There’s no shortage of innovative methods states have explored to divert offenders away from jail and toward treatment-based solutions, whether it be through deferred prosecution, veterans’ courts or, most commonly, diversion through drug courts.
While these programs give discretion to prosecutors, judges and social workers, the role of police is all too often either underappreciated or even ignored. Police, who are the first line in the criminal-justice system, are best suited to evaluate risk on the street and do what they do best: protect and serve.
Police diversion programs do exist and they are not new. In 2011, Seattle launched Law Enforcement Assisted Diversion as a pilot program in the downtown neighborhood of Belltown.
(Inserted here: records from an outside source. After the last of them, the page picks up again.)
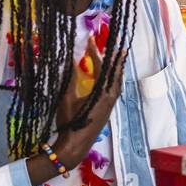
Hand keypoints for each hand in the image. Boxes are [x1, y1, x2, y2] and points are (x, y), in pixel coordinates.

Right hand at [53, 36, 127, 166]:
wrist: (76, 145)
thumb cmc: (70, 122)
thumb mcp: (67, 99)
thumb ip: (70, 79)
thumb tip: (70, 60)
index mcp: (101, 92)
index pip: (101, 67)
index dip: (95, 52)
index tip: (90, 41)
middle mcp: (110, 97)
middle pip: (115, 74)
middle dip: (116, 60)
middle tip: (119, 47)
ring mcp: (110, 104)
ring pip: (117, 82)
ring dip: (117, 70)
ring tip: (118, 60)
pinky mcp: (108, 110)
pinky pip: (115, 90)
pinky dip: (115, 80)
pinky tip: (111, 79)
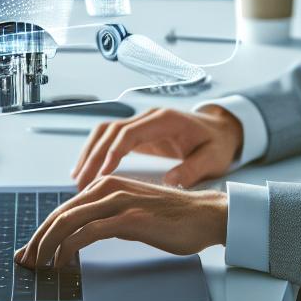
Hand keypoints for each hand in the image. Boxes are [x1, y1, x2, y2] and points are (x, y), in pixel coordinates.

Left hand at [14, 174, 227, 266]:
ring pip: (68, 221)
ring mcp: (119, 202)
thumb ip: (108, 216)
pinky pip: (88, 233)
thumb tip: (79, 236)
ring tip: (39, 266)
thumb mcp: (133, 210)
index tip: (31, 250)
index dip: (42, 231)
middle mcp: (109, 188)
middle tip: (26, 261)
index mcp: (108, 184)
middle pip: (60, 214)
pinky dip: (69, 248)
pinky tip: (64, 262)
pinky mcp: (129, 219)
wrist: (205, 215)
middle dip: (37, 240)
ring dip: (47, 246)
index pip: (64, 208)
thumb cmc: (172, 218)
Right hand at [71, 104, 242, 188]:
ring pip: (106, 132)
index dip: (112, 152)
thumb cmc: (217, 143)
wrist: (222, 130)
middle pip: (111, 131)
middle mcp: (149, 117)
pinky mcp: (139, 133)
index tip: (101, 175)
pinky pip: (111, 138)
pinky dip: (96, 151)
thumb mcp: (213, 158)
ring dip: (89, 153)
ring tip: (78, 179)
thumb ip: (193, 169)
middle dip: (93, 156)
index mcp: (166, 120)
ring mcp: (142, 123)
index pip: (130, 132)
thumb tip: (169, 182)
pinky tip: (86, 170)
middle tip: (81, 183)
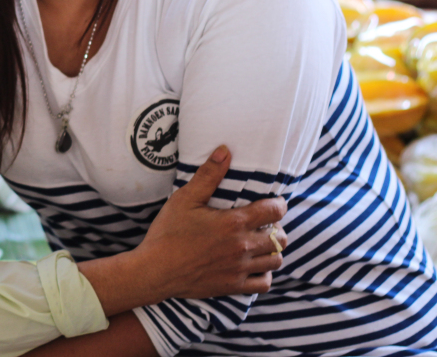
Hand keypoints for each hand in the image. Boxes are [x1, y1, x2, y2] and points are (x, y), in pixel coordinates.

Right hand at [139, 146, 286, 301]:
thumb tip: (225, 151)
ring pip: (276, 260)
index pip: (274, 212)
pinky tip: (254, 265)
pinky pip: (264, 283)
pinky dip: (265, 273)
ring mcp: (239, 269)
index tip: (272, 202)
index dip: (278, 204)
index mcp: (234, 223)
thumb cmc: (168, 233)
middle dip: (277, 227)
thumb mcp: (185, 199)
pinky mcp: (233, 286)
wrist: (155, 270)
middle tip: (264, 223)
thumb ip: (208, 176)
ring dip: (273, 249)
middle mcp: (242, 247)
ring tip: (260, 242)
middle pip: (281, 238)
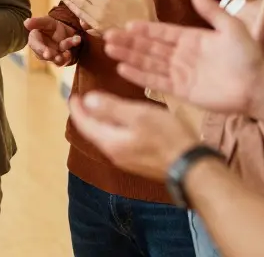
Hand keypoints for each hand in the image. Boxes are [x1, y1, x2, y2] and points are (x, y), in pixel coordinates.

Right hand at [23, 16, 82, 65]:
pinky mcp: (62, 59)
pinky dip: (70, 56)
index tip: (47, 54)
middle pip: (45, 55)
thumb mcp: (46, 22)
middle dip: (52, 56)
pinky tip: (75, 45)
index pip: (35, 45)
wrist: (65, 30)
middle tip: (57, 57)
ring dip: (62, 57)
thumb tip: (26, 22)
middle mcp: (43, 50)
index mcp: (35, 40)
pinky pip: (65, 60)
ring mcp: (53, 56)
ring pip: (56, 59)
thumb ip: (37, 22)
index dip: (40, 49)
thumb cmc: (51, 26)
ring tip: (68, 54)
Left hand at [68, 91, 198, 180]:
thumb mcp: (138, 116)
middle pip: (94, 132)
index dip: (77, 109)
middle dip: (87, 116)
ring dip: (100, 122)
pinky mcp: (139, 161)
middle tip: (83, 101)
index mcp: (110, 142)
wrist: (191, 167)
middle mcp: (114, 154)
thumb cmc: (166, 138)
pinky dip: (113, 129)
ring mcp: (127, 160)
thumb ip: (111, 108)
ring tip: (99, 109)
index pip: (85, 124)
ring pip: (106, 137)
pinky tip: (122, 123)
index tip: (71, 96)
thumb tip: (87, 100)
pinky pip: (118, 142)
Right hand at [104, 0, 263, 114]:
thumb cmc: (248, 56)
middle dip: (129, 42)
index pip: (162, 32)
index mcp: (192, 39)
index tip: (126, 24)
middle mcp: (182, 55)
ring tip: (109, 50)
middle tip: (108, 36)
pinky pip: (156, 82)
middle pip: (150, 47)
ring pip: (148, 63)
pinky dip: (139, 76)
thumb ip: (211, 10)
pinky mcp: (181, 91)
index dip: (145, 29)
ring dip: (129, 56)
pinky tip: (123, 69)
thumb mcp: (231, 27)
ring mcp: (180, 73)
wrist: (258, 86)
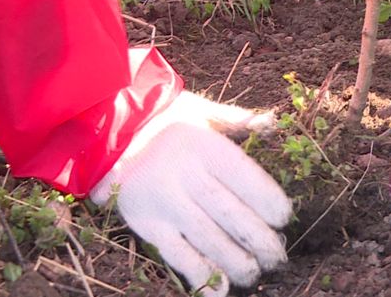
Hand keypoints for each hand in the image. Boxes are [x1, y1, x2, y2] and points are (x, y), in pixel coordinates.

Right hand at [90, 91, 291, 296]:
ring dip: (235, 261)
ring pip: (208, 239)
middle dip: (259, 239)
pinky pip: (177, 255)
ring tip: (254, 273)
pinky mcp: (146, 224)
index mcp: (203, 146)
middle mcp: (184, 174)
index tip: (284, 218)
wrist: (106, 134)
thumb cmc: (164, 121)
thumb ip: (236, 120)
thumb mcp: (200, 111)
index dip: (268, 201)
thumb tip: (270, 122)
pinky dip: (200, 276)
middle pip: (230, 213)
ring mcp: (164, 202)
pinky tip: (220, 290)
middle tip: (277, 256)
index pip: (244, 177)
Through LEAD, individuals are carved out of the criminal-justice system and assigned caseworkers, who see that they receive a hot meal, clothing and shelter, as well as placement in short-term treatment facilities. Later, caseworkers help participants get stable housing and even employment, with services tailored to each individual.
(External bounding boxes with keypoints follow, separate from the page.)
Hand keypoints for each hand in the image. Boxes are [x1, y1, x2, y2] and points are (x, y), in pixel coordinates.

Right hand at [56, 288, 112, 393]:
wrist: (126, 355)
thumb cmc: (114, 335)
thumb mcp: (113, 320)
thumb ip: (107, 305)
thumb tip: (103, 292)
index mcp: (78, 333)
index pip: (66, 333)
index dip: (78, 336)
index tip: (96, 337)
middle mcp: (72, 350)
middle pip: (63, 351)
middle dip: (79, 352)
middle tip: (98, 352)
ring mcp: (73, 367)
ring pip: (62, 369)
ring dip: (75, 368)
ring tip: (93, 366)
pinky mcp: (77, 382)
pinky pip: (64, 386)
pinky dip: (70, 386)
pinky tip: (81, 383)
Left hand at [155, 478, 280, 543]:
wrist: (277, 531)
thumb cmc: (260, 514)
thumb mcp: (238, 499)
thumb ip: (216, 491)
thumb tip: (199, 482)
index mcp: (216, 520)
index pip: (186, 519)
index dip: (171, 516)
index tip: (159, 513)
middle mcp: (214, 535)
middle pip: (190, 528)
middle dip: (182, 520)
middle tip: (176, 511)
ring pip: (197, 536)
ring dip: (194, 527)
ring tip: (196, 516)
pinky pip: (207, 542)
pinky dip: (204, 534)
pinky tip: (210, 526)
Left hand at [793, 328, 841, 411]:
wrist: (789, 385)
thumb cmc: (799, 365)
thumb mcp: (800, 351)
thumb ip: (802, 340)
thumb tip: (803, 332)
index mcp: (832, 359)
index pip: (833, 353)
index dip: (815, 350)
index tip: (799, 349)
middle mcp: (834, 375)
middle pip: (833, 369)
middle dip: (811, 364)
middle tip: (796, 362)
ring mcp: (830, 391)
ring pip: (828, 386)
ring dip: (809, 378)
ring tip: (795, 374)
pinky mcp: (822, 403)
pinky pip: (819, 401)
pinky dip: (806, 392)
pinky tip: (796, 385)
Since its implementation, LEAD has been more successful than anyone predicted, reducing recidivism rates by up to 60 percent for its target demographic: the poor, chronic homeless, sex workers, drug users and low-level dealers. Former Seattle Mayor Mike McGinn reports that 54 individuals were responsible for 2,700 of the Belltown bookings. “If drug dealing and crime could be solved by arrests alone, we would have solved this problem a couple thousand arrests ago,” McGinn said.
Under LEAD, officers decide whether a suspect is in need of treatment or jail. Those taken to treatment are permitted to leave, but with a warning that they will likely find their way back to police custody. Drug dealers and users are qualified for an officer’s discretion so long as they were not found carrying more than 3 grams of any given drug and have no felony convictions for violent or other serious offenses. Those involved with prostitution qualify for diversion so long as they were not promoting sex workers or exploiting minors.
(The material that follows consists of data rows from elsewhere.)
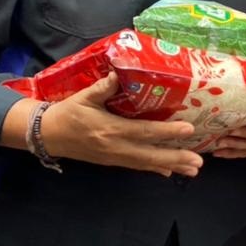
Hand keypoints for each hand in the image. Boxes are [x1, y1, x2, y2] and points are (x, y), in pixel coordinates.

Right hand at [42, 73, 203, 177]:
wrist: (46, 135)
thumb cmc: (67, 113)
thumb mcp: (83, 97)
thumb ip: (102, 88)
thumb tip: (118, 73)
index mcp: (110, 129)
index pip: (144, 131)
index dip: (167, 132)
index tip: (188, 129)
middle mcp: (114, 147)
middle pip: (150, 155)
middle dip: (176, 158)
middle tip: (199, 161)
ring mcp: (113, 157)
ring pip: (146, 164)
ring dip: (170, 166)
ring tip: (193, 170)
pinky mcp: (111, 161)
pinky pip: (136, 166)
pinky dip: (154, 169)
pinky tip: (169, 172)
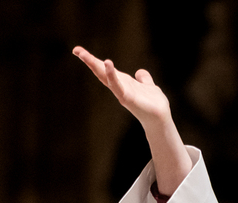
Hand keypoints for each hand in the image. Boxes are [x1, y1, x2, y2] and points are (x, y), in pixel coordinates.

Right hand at [73, 46, 191, 195]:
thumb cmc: (154, 104)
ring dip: (95, 66)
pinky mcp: (127, 98)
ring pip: (105, 77)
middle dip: (89, 61)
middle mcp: (119, 87)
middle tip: (76, 50)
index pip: (105, 69)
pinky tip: (107, 63)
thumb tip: (140, 72)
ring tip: (84, 55)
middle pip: (100, 72)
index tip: (78, 50)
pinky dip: (111, 75)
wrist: (161, 118)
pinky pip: (117, 85)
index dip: (93, 60)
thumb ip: (144, 79)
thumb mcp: (149, 86)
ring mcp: (121, 93)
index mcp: (122, 82)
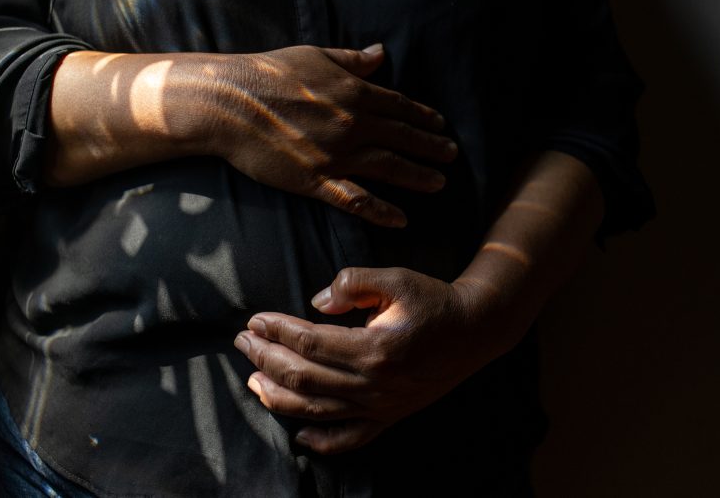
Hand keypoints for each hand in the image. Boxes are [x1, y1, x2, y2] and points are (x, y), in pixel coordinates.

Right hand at [210, 44, 456, 226]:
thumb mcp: (314, 56)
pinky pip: (355, 199)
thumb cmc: (267, 73)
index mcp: (354, 92)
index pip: (399, 106)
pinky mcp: (315, 180)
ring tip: (440, 183)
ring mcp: (336, 155)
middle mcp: (353, 124)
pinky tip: (401, 219)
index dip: (423, 116)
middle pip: (402, 137)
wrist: (229, 103)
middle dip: (430, 147)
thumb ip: (351, 60)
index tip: (440, 124)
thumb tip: (381, 53)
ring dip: (418, 176)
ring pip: (388, 167)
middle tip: (452, 155)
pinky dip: (381, 210)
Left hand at [233, 267, 493, 453]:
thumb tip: (316, 301)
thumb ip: (354, 283)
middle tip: (243, 342)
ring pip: (317, 410)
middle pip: (305, 376)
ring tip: (253, 380)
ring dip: (279, 397)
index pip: (310, 342)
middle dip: (266, 359)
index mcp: (375, 347)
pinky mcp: (391, 416)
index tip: (254, 319)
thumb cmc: (434, 300)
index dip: (277, 330)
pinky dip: (322, 441)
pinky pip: (351, 438)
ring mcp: (382, 405)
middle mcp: (375, 383)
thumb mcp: (396, 278)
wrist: (476, 330)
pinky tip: (299, 434)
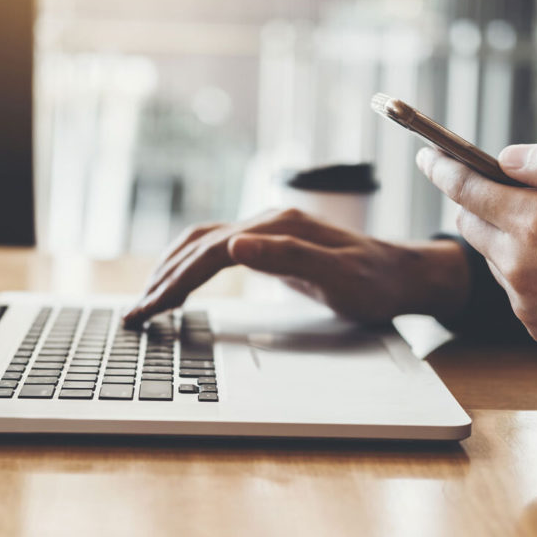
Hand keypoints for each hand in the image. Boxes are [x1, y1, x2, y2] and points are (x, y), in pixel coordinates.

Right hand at [123, 208, 469, 328]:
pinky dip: (188, 265)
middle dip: (161, 280)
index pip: (210, 253)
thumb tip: (234, 245)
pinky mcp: (269, 243)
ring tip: (145, 300)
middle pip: (198, 246)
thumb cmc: (377, 281)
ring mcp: (266, 230)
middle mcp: (266, 221)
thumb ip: (288, 257)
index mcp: (277, 226)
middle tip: (133, 315)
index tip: (150, 311)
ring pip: (202, 243)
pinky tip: (178, 282)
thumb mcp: (340, 275)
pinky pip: (216, 250)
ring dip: (169, 269)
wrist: (404, 274)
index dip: (175, 282)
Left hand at [417, 142, 536, 429]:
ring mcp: (526, 304)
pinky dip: (526, 269)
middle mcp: (520, 267)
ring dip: (507, 236)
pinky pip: (515, 289)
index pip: (467, 188)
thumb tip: (508, 157)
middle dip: (477, 199)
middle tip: (509, 186)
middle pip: (471, 223)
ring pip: (494, 257)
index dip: (444, 167)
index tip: (427, 154)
This shift to diversion policing is not mutually exclusive from police reforms that have helped contribute to the decrease in crime rates across the United States. Police diversion does not mean an abandonment of directed patrols (“cops on dots”), problem-oriented policing, or even certain aspects of a “broken windows” strategy that addresses quality-of-life crimes.
However, they should strive to move from a warrior model of policing to a “guardian” one. Reforming police practices can have a major impact on jail populations because police can be given incentives to allocate their time and conduct their interactions with citizens in more collaborative ways that make communities safer. This likely will result in fewer arrests and jail admissions for conduct that does not endanger the public.
The government’s ability to arrest people is among its greatest powers. If the discussion begins with the assumption that everyone with whom police interact for suspected offenses must be brought to jail, we have missed an enormous opportunity to downsize the system and limit the role of government. Jail reform has to start with the police – Handcuffs are the first step in our bloated jail system. Thus, preventing that first step is key in any conversation about jail reform.
Despite declining rates of both crime and incarceration, the United States still reigns with the highest prison population rate in the world. A paradigm shift, through diversion programs like LEAD, would see police partnering with neighborhoods to strengthen the informal social controls that prevent crime. Diversion programs began as experiments that assigned prosecutors and judges the roles of social workers and counselors. These experiments have bloomed into thousands of programs across the country.